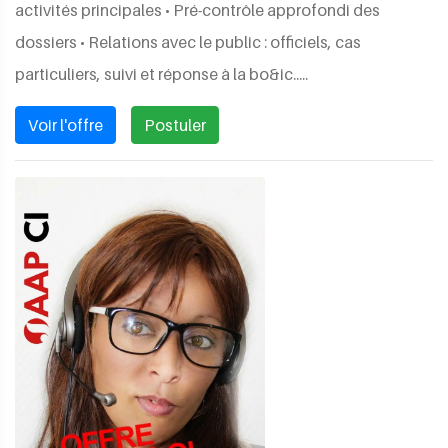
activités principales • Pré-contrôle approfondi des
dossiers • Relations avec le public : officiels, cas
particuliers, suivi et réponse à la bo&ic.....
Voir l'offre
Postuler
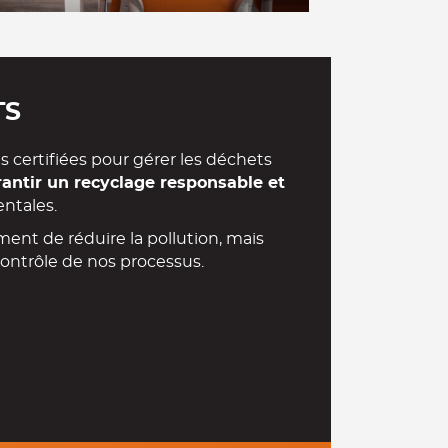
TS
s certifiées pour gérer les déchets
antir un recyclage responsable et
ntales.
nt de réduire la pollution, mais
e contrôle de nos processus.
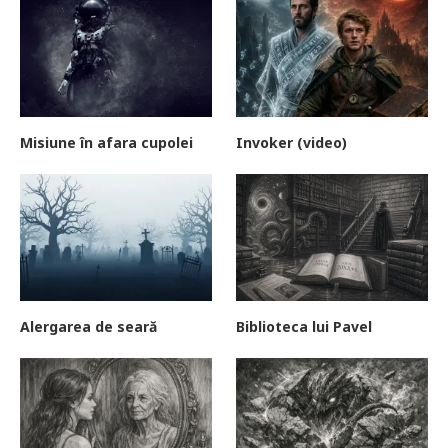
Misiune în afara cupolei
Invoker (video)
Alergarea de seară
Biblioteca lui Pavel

[Required action] An exact copy of the entries above, with no pictures, is the required answer.

[Exercise response]
activités principales • Pré-contrôle approfondi des
dossiers • Relations avec le public : officiels, cas
particuliers, suivi et réponse à la bo&ic.....
Voir l'offre
Postuler
TS
s certifiées pour gérer les déchets
antir un recyclage responsable et
ntales.
nt de réduire la pollution, mais
e contrôle de nos processus.
Misiune în afara cupolei
Invoker (video)
Alergarea de seară
Biblioteca lui Pavel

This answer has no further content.